Around-the-Patient Innovators advance the highest value of new medicines, device technologies, advanced analytics and digital infrastructure.

Four new business models are emerging for life sciences companies shifting their focus from volume to value: lean innovators, around-the-patient innovators, value innovators and new health digitals. Companies using the second of these four models—Around-the-Patient Innovators—while still largely centered on producing drugs, are also developing ancillary services and capabilities.

Most of these companies are evolving from the R&D leaders—they’re high science, high service and high value. They focus on the most devastating of diseases, those with the highest health burden on patients and a high resource burden on health systems. And they compete in multiple markets, for science and key R&D partnerships, for partners in technologies and digital infrastructure, and for a share of the value created for broad populations of patients with the highest unmet needs.

What is the Around-the-Patient Innovator business model?
Around-the-Patient Innovators understand that developing and commercializing therapeutics is no longer enough to sustain them as innovators. They know they need to pivot to a patient outcome-centric business model, to meet the needs of the emerging patient-consumer and the risk bearers (e.g., health authorities, payers, and risk-bearing or contracting healthcare providers) that increasingly demand demonstrable value for specific patient populations or the healthcare system overall.
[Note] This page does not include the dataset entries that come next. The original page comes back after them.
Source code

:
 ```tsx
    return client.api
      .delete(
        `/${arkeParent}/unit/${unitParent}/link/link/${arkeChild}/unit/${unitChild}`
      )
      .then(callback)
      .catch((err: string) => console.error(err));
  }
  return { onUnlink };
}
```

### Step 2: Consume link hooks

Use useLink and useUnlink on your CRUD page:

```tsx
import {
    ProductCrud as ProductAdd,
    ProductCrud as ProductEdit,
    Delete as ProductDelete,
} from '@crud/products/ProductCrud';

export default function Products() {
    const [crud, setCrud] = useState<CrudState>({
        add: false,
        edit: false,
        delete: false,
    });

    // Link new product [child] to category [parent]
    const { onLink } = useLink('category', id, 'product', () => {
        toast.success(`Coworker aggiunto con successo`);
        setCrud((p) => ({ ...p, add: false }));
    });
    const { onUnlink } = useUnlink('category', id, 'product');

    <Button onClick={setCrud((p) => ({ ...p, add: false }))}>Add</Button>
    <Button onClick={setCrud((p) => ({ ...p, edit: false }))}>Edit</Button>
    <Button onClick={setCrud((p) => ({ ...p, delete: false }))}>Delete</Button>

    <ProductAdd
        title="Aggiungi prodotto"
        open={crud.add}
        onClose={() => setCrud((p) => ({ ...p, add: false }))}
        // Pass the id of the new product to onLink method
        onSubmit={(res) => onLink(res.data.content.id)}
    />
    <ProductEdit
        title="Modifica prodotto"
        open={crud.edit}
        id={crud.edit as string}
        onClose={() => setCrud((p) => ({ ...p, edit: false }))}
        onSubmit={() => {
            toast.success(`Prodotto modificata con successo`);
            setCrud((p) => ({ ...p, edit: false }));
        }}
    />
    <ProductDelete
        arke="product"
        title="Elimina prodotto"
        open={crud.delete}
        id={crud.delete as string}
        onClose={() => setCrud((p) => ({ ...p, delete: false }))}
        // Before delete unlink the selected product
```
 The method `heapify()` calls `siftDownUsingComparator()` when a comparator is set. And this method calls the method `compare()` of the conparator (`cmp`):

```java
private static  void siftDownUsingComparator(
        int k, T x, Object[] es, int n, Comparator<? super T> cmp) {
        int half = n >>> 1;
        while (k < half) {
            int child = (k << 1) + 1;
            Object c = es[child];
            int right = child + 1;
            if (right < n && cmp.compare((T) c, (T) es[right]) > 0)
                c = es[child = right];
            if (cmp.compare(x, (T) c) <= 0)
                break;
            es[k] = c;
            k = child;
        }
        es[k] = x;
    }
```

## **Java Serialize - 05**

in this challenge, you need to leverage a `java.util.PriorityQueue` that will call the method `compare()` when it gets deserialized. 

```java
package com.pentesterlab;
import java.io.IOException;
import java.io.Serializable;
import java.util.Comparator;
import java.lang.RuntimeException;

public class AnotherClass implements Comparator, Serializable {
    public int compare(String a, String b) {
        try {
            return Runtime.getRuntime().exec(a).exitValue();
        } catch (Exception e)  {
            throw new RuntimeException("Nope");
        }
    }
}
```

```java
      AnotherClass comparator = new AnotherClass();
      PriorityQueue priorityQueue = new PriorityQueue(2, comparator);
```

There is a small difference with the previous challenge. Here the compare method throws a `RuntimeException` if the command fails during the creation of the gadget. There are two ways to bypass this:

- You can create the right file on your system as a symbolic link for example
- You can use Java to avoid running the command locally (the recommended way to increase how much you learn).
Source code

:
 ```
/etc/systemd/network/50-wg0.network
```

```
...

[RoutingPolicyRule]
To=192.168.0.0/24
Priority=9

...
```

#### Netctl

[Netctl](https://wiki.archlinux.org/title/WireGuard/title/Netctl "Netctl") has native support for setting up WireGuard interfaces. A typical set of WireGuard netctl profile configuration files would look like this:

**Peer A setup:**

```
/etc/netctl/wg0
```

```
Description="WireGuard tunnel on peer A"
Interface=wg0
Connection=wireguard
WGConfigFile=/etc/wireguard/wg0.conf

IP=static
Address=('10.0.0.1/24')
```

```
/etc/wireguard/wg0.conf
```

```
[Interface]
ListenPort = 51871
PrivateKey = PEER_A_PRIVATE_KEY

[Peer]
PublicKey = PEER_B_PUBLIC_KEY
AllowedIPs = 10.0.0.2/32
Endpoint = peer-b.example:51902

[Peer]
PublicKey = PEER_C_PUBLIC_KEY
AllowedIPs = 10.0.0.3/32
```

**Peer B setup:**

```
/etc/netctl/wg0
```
To do this, they create sets of patient and provider-centered services, patient selection criteria, treatment algorithms and analytic capabilities—packaged together in assurance of benefit for clinicians, provider/national health systems and patients. In other words, they are making bold moves to broaden the definition of where they innovate to be beyond the device, or the chemical or biological entities they produce.

Differentiating factors
These companies are usually leading biopharma and pharma—not always the largest—that focusing on building the capability to be entrepreneurial in how they bring their scale, resources and network to bear for the benefit of patients. They recognize that today’s imperative to benefit patient and health systems requires them to be solution-focused and deeply competent in advancing the highest value new medicines, device technologies, advanced analytics and digital infrastructure.

Built on a traditional “diversified pharma” chassis, these companies leverage and integrate their capabilities across the enterprise and harness the capabilities of new external partners to sell a value proposition to the health system.

Innovating to meet unmet needs
To be an Around-the-Patient Innovator, a company must excel at identifying patients’ unmet needs. These companies see value in investing in and acquiring advanced capabilities for:

  • Gaining rich insights into the current standard of care and the inadequacies thereof,

  • Potential device and digital interventions that could transform care, and

  • Partnerships and collaborations that could enable them to access emerging capabilities.

Additionally, they:

  • Have a strong focus on pre-diagnosis and pre-treatment to assure that patients are stratified to the therapies and provided the services that enhance the likelihood of positive or targeted outcomes,

  • Leverage digital medical technologies, provider care coordination, and patient engagement solutions as a complementary to their therapeutics, and 

  • Invest in the quality and effectiveness of patient and physician services.

While the Around-the-Patient Innovators boldly embrace services and digital technologies, they remain product companies. While their strategies have them drive to new insights into the biology of devastating diseases, we believe their success in digital medicines and clinically centric care and patient services will see increasing investments and collaborative relationships there.   Together, therapeutic and digital medicines will allow substantial progress in addressing the inadequacies of current therapies and care management approaches.